J’aime à penser que les possibilités sont infinies, et l’expérimentation est exactement cela. Les sentiments peuvent être exprimés de tant de façons. J’essaye des choses et des combinaisons jusqu’à ce que j’atteigne le résultat visuel que je me suis fixé. Les surprises et les erreurs rendent l’exercice encore plus excitant et inspirant.
Quels sont les paysages qui te marquent le plus lors de tes pérégrinations ?
Je suis très influencé par les paysages nordiques, les montagnes, les volcans, les glaciers et la diversité générale du monde et de la nature. Toutes ces impulsions se retrouvent dans mes photos. D’ailleurs, mes voyages impliquent souvent des défis tels que des randonnées physiquement exigeantes, des conditions météorologiques extrêmes ou des animaux dangereux, mais pour une raison ou une autre, ces situations deviennent les souvenirs les plus remarquables pour lesquels je me sens si reconnaissante. Ce qui me touche également, c’est de voir des animaux sauvages dans leur habitat naturel. L’année dernière, j’ai visité l’Australie pour la première fois et, outre les paysages absolument incroyables, percevoir des koalas, des kangourous et des wombats dans la nature m’a profondément émue.

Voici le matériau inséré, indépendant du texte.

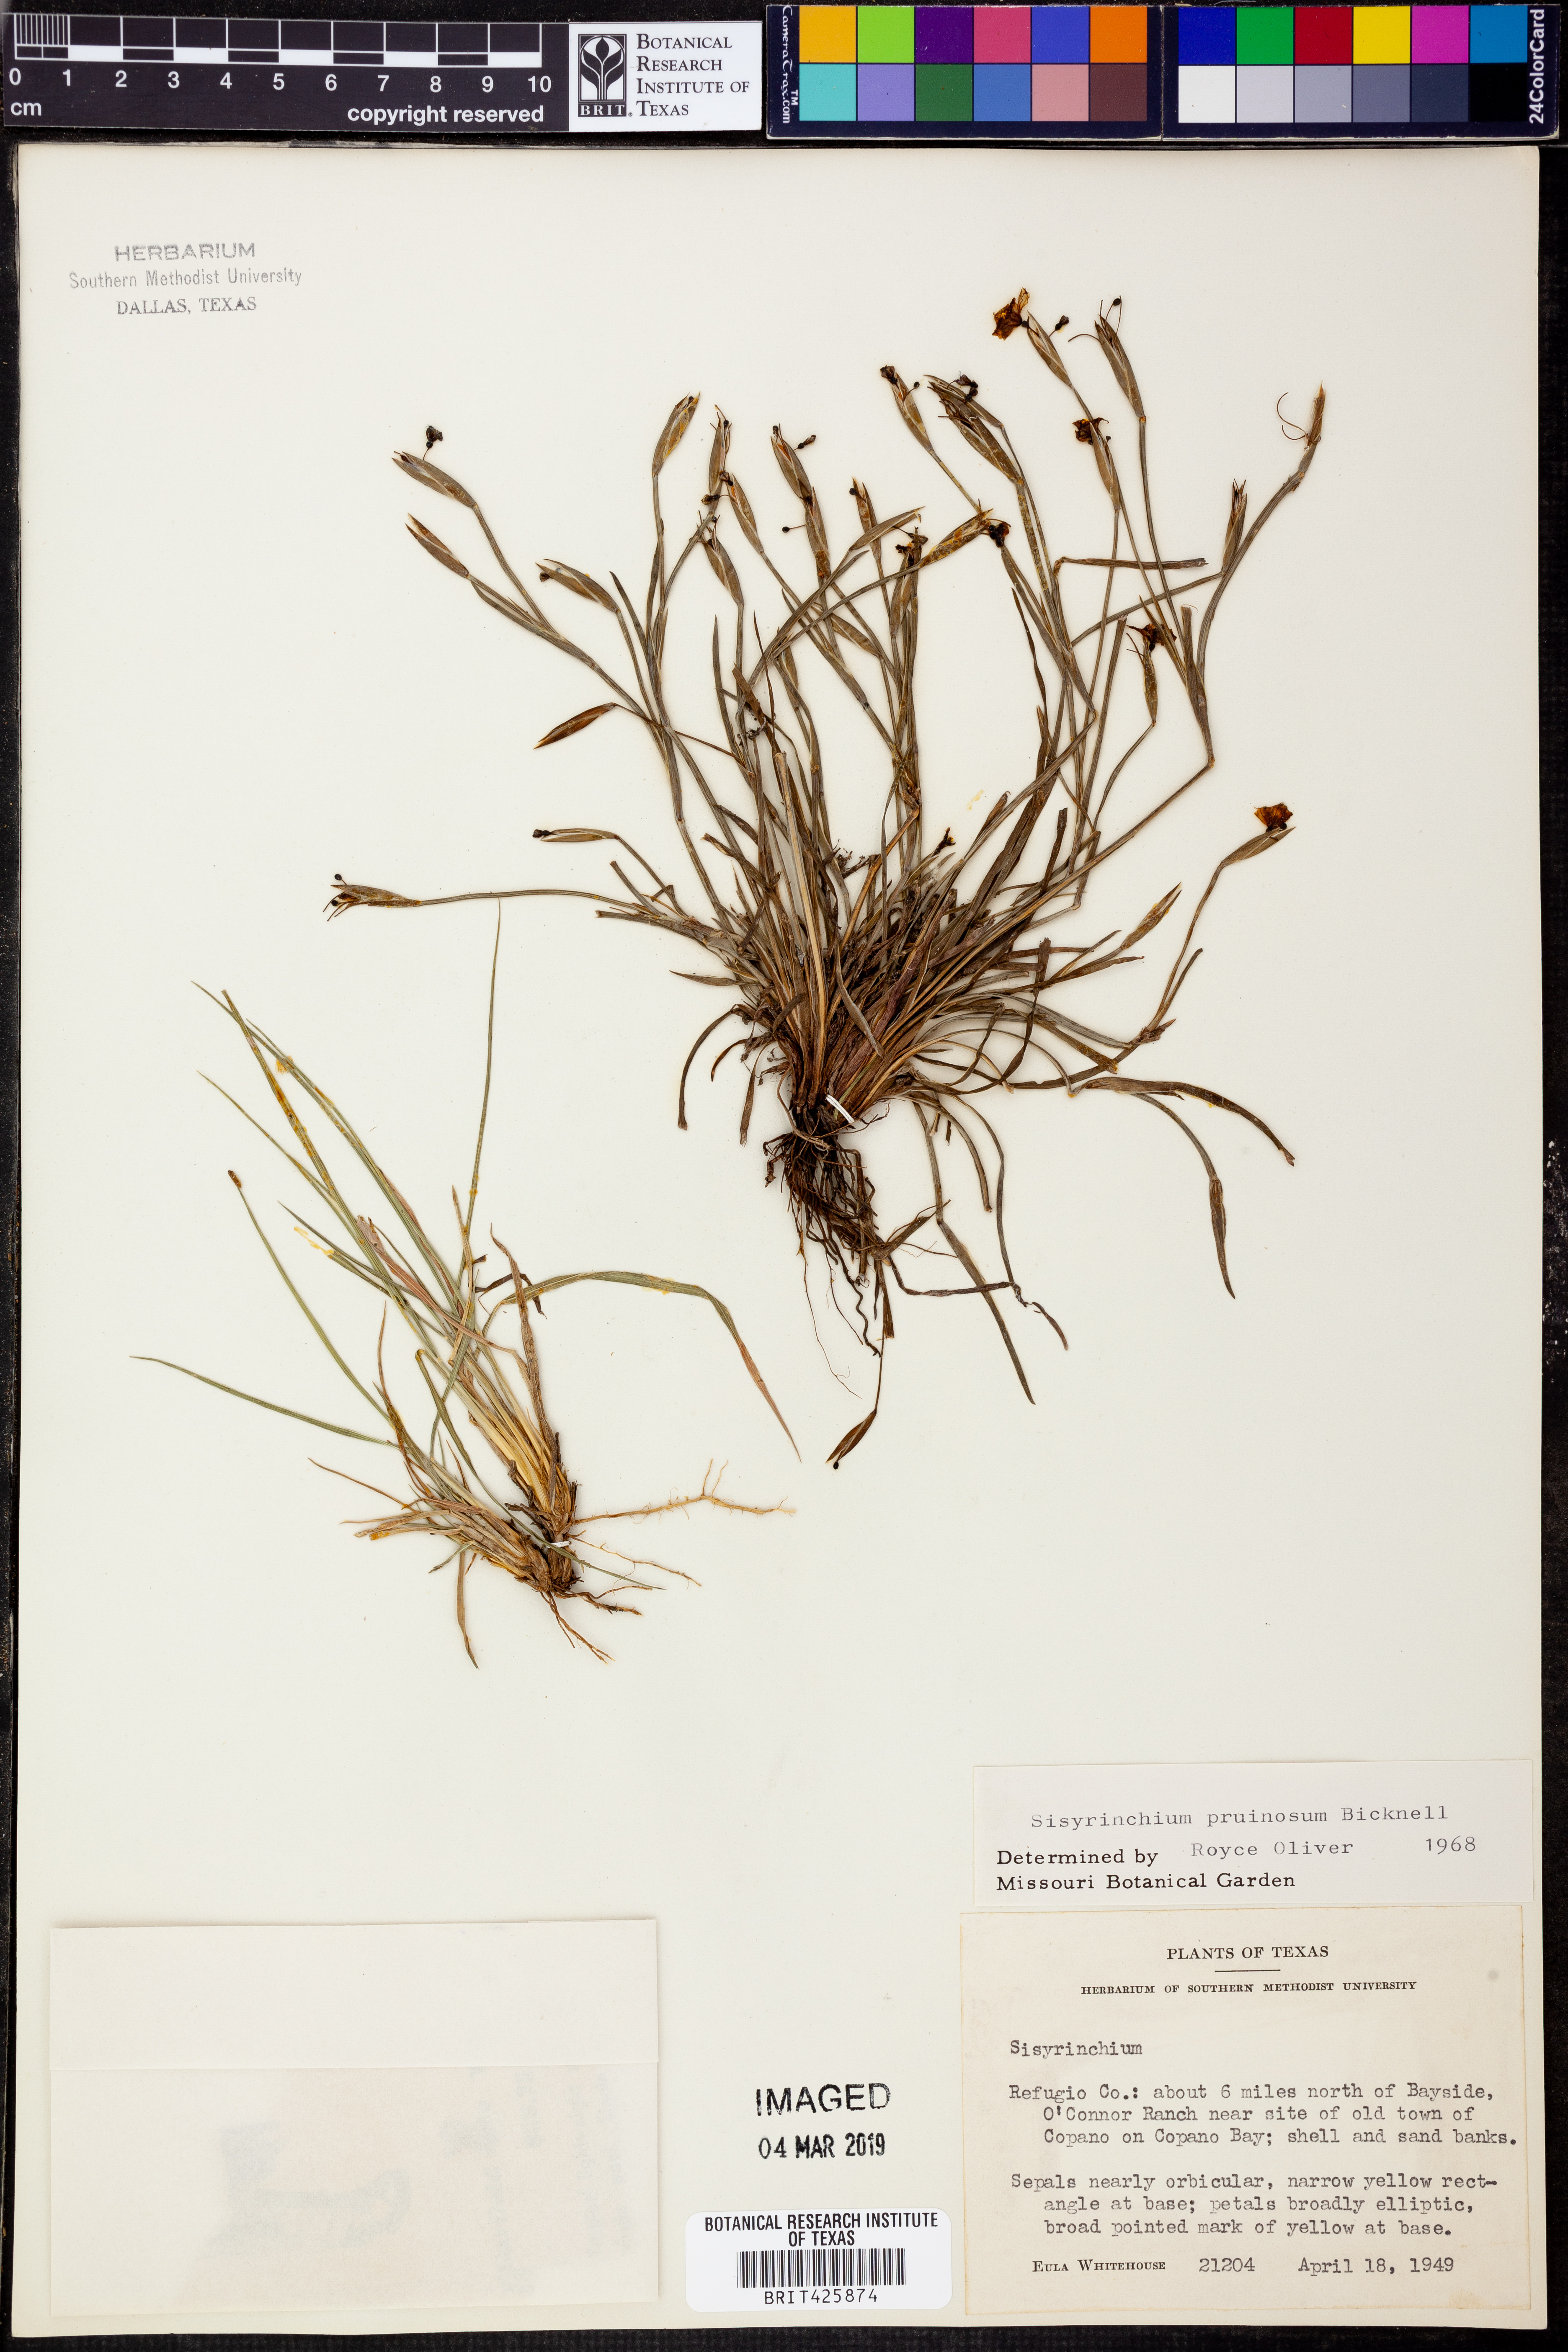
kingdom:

Peux-tu nous présenter ta paire de paysages préférée ?
Il s’agit de cette montagne des Highlands écossais avec sa forme symétrique et son atmosphère mystique. Elle était majestueuse et semblait presque irréelle. Les conditions météorologiques changeaient rapidement et soudainement, les nuages et l’orage à venir lui ont donné un aspect dramatique avec une tonalité violette. Le paysage intérieur qui en résulte correspond exactement à ce que j’avais en tête en termes de couleurs, de formes et d’ambiance avant de commencer à travailler dessus. La façon dont il a évolué et dont les deux photographies se complètent représente pour moi l’unité.